The battle to become the Web’s number one encyclopaedia took an interesting turn last week when the 240-year-old Encyclopaedia Britannica decided to go all Web 2.0. New contributions will still have to be verified by one of the encyclopaedia’s 4,500 experts, but this is actually pretty similar to Jimmy Wales’s new vision for Wikipedia. So concerned is Wales that troublesome graffiti artists are ruining his beloved project’s credibility, he has decided that amendments will in future be vetted by Wikipedians higher up the food chain.
Journalists have since taken every opportunity to quote a few classics from Wikipedia’s ever-expanding canon of witless contributions. “Is Wikipedia cracking up?” asks the Independent. During Sunday’s Super Bowl, Bruce Springsteen, who performed live for the half-time show, apparently had his entry subbed to read:
"Bruce Springsteen. This guy kinda sucks."
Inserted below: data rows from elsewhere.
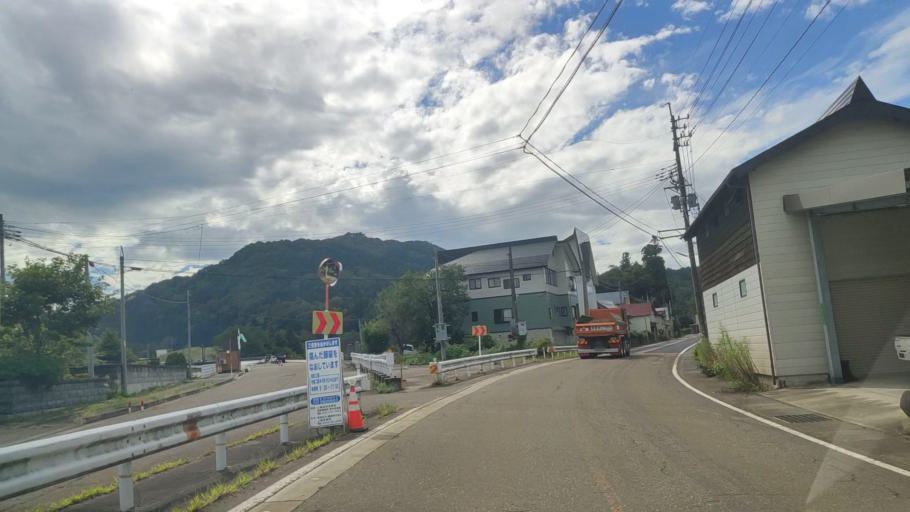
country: JP
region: Niigata
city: Arai
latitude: 36.9596
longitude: 138.2709
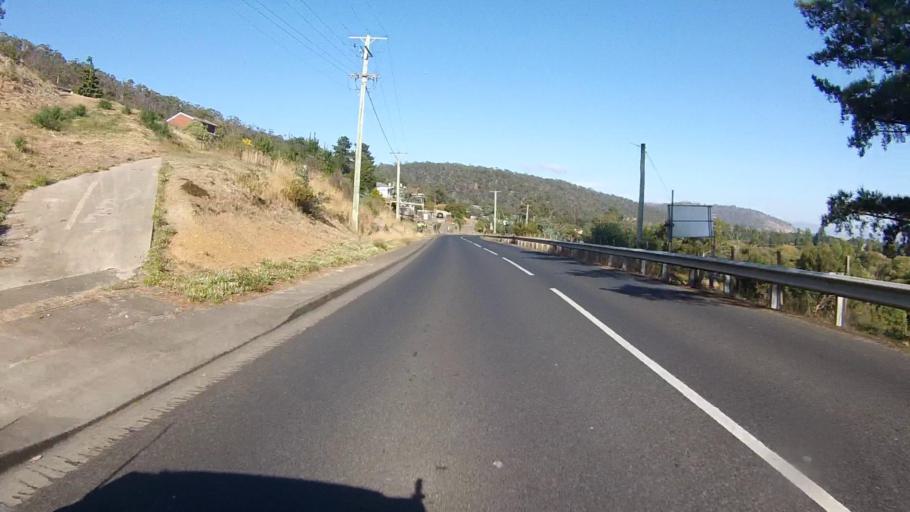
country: AU
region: Tasmania
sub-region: Derwent Valley
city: New Norfolk
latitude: -42.7821
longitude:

Tellingly, media interest in Google’s rival encyclopaedia, which the advertising and search company calls Knol, has been rather thin on the ground. Google says Knol is a site that provides “authoritative articles about specific topics, written by people who know about those subjects”. After six months, the number of Knol contributions on a variety of subjects has grown to over 100,000. Google recently announced a commercial deal with dummies.com to try and boost the quality of the next 100,000. I can see why.
Taking one search term at random, try inputting “Silicon Valley” to see what Knol comes up with. As you might expect, there are plenty of entries that reference Silicon Valley—this is, after all, a beta for a tech gizmo. But the only entry I could find on the Knol database that attempts to actually describe Silicon Valley (What is it? Where did it come from?) is written by somebody called Grace Keng. It is 250 words long. Wikipedia’s entry on the same subject is almost 2,000 words.
Unfortunately, Keng’s entry adds very little to the story of the world’s pre-eminent tech cluster. There is a photo credit (with the picture deleted). There is also a short history of the region's early days in tech, which brings new meaning to the word “succinct”:
“The 1930 (sic), two engineering graduate students of Stanford University set out to do their work in a garage in Palo Alto.”
The identity of these mysterious students, or at least some idea of the kind of work they enjoyed, are trifling details that Knol users can presumably google for themselves. There is then a solitary reference—a link that goes straight through to Wikipedia.
Keng does at least find the time to offer us a special insight into Silicon Valley’s phenomenal success as a technology hub:
“One of the major reasons for Silicon Valley's success is the ability to attract people from all over the world to live and work in the valley. The cultural mix and the diversity of ethnic traditions have enriched all of us.”
Which sounds suspiciously like estate agent-speak. Oh wait: Keng is an estate agent. She even posts her details in the unlikely event that having read her enlightening précis, you might suddenly decide you’re in the market for some prime Silicon Valley real estate. Sign me up for some of that ethnic enrichment.
Wikipedians and other righteous defenders of Web Justice are concerned that if Google manages to acquire a dominant position in both content and search, we might as well all pack up and go home. Knol’s feeble arsenal of content suggests otherwise.